| Directions |
Return the whole listing unchanged. Drop the images.
** Recorded data follows **
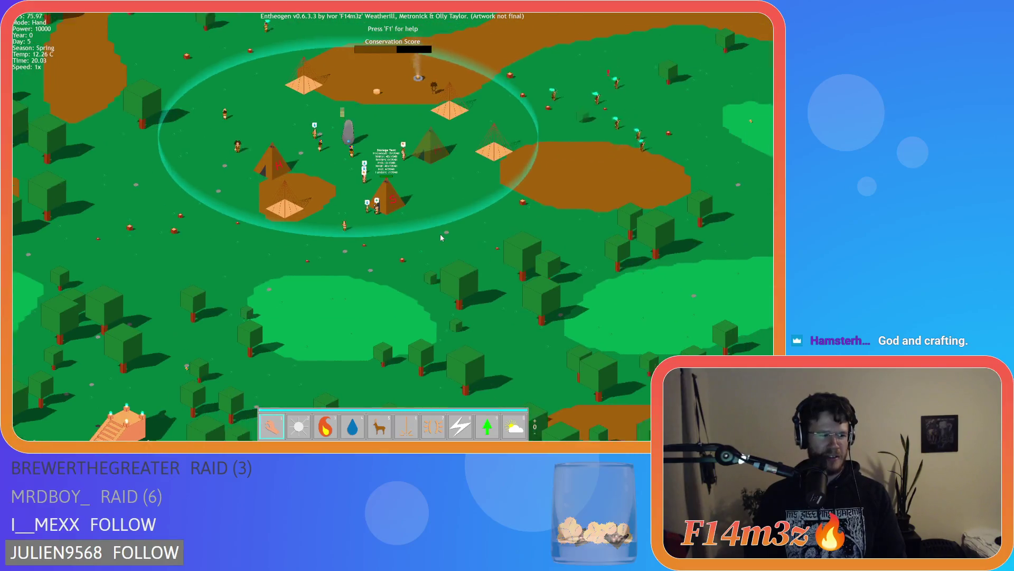
key("d")
key("w")
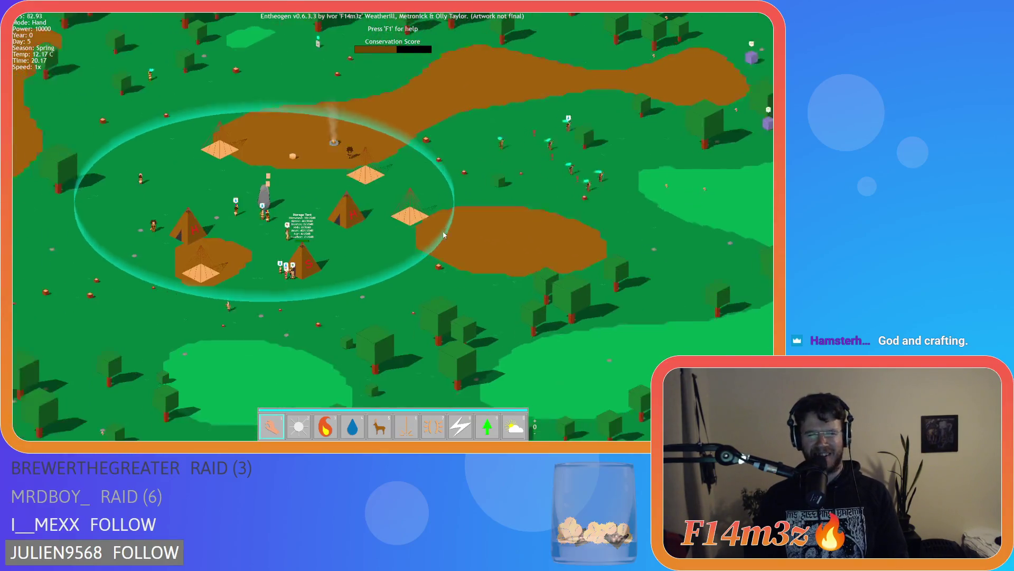
key("w")
key("d")
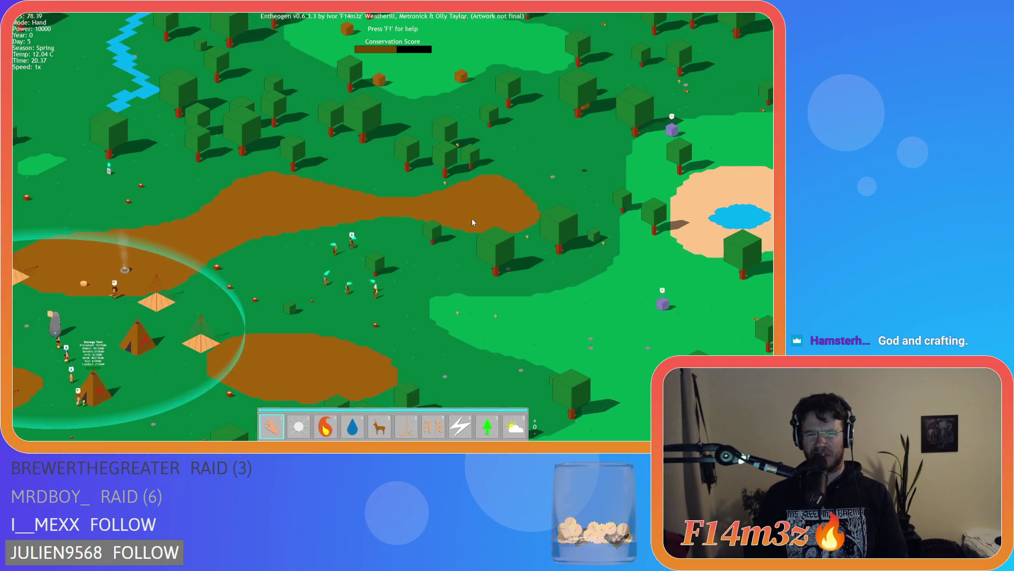
key("s")
key("a")
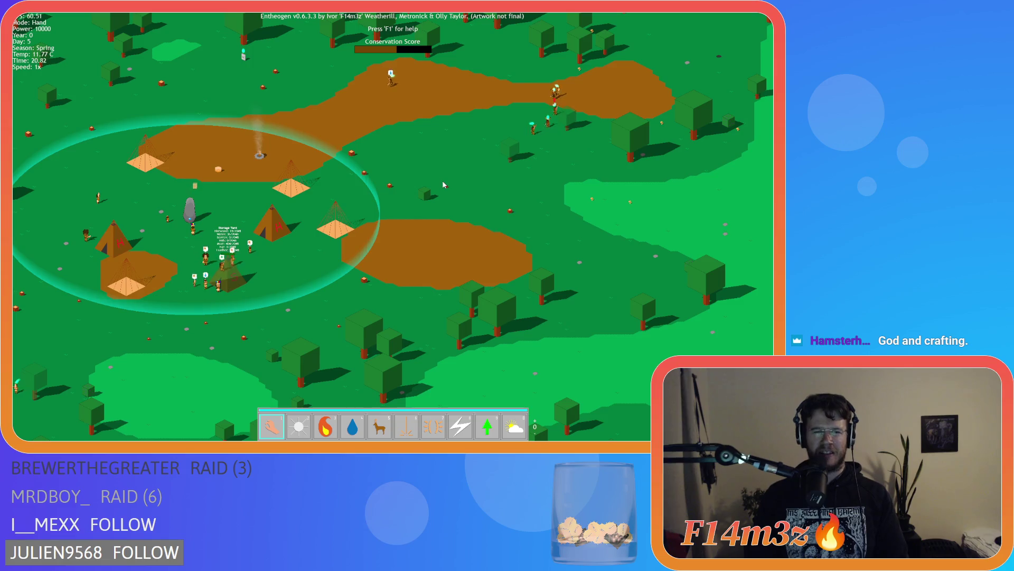
Sweep across the forest and river, ending with the tent camp back on screen
key("a")
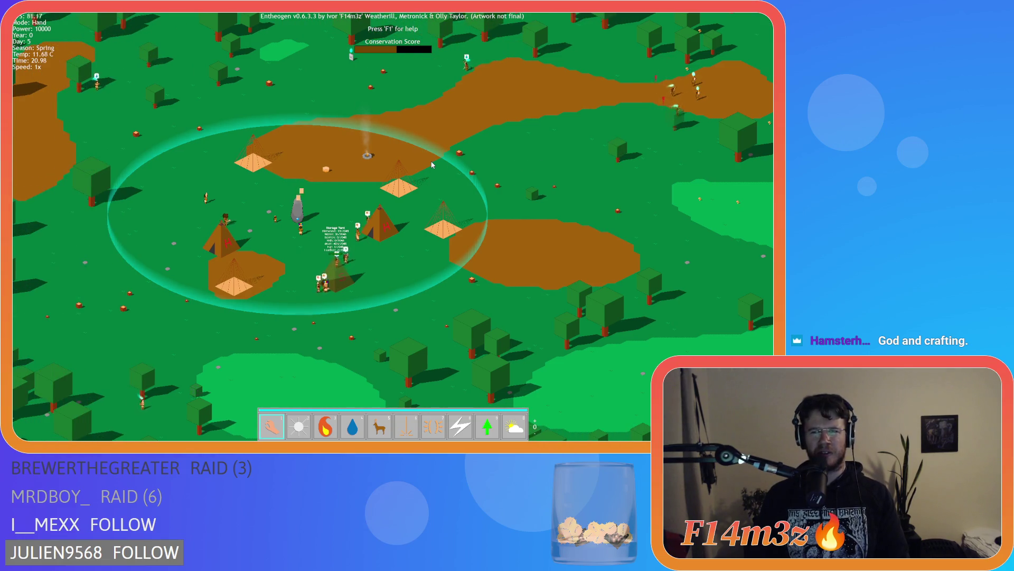
key("d")
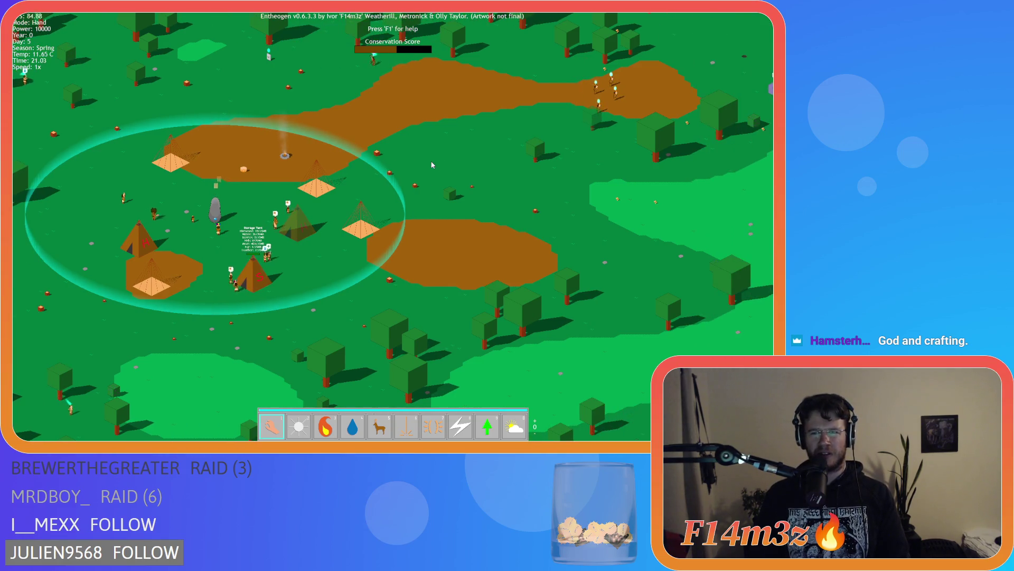
key("w")
key("a")
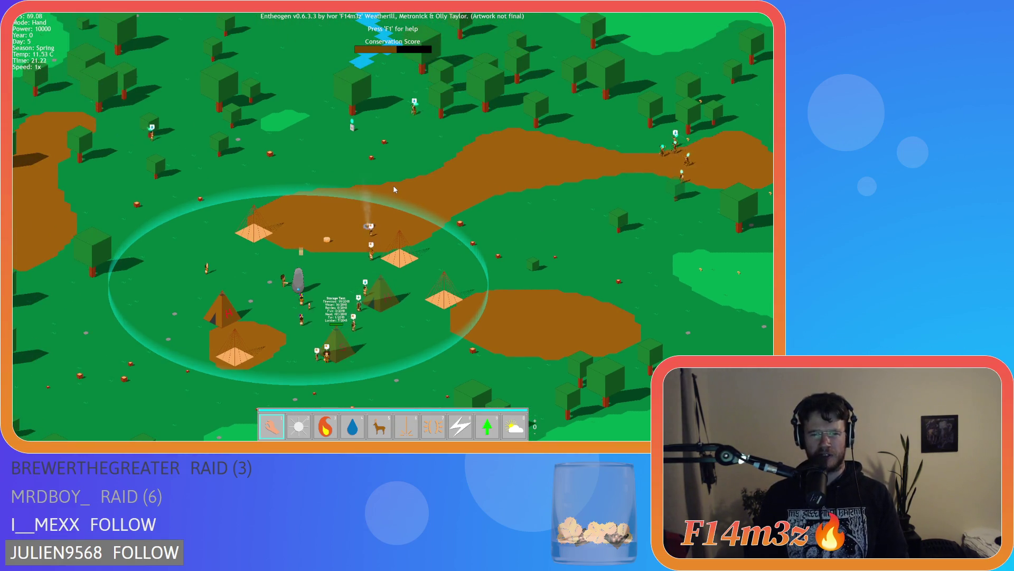
key("s")
key("d")
key("w")
key("d")
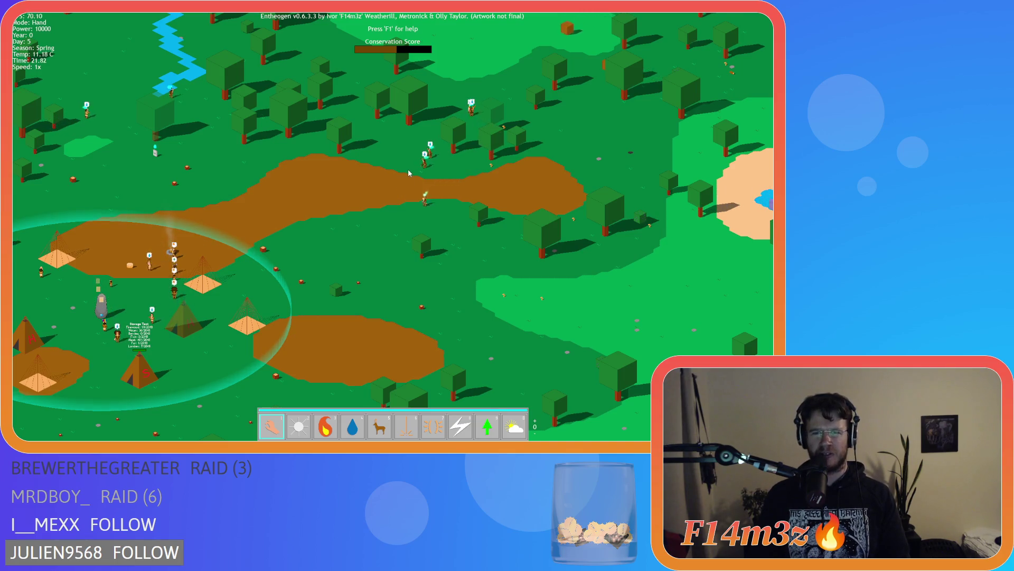
key("a")
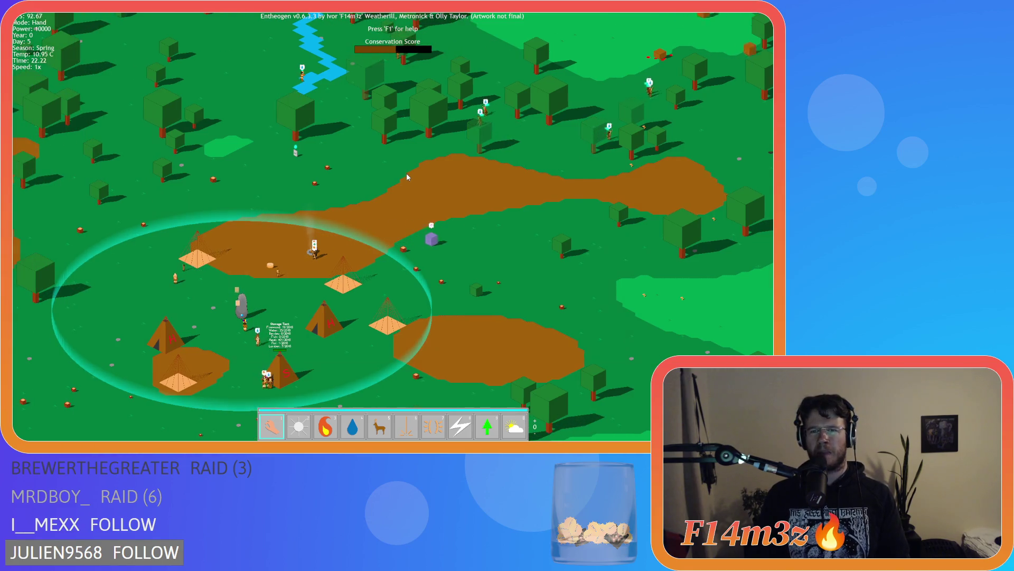
key("w")
key("d")
key("d")
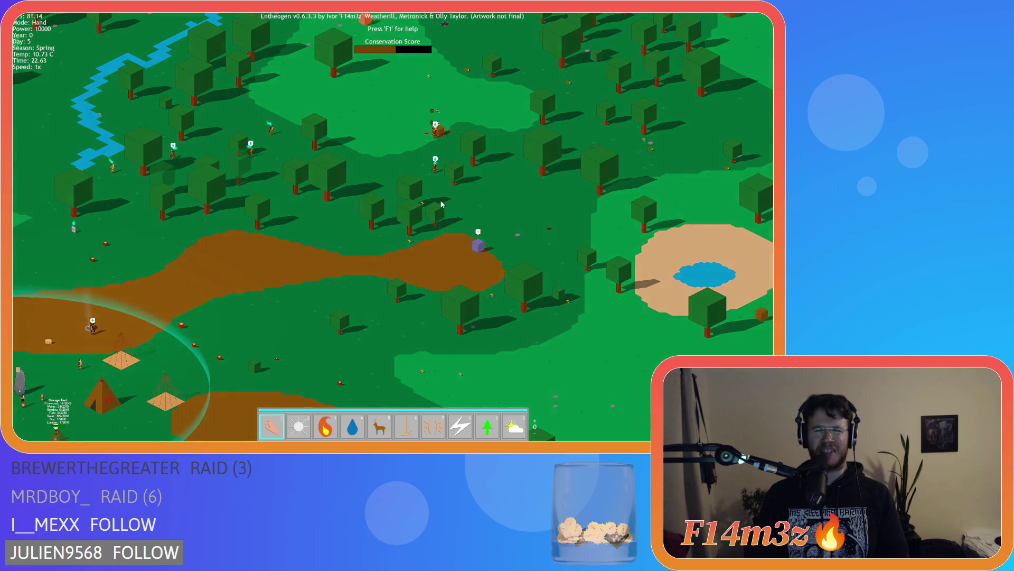
key("w")
key("a")
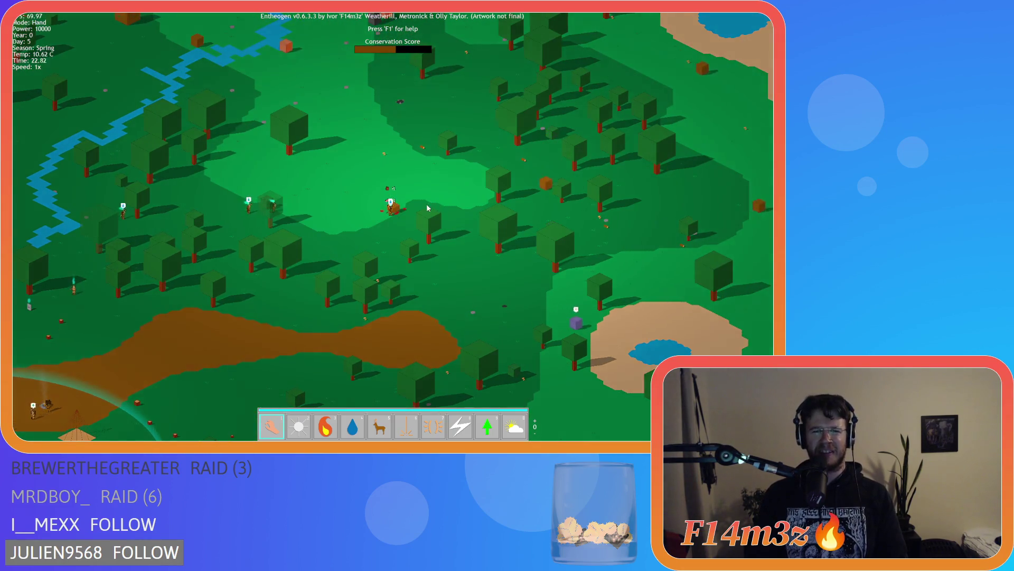
key("s")
key("a")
** End of Recorded data **
| Written reply |
key("d")
key("w")
key("w")
key("d")
key("s")
key("a")
Sweep across the forest and river, ending with the tent camp back on screen
key("a")
key("d")
key("w")
key("a")
key("s")
key("d")
key("w")
key("d")
key("a")
key("w")
key("d")
key("d")
key("w")
key("a")
key("s")
key("a")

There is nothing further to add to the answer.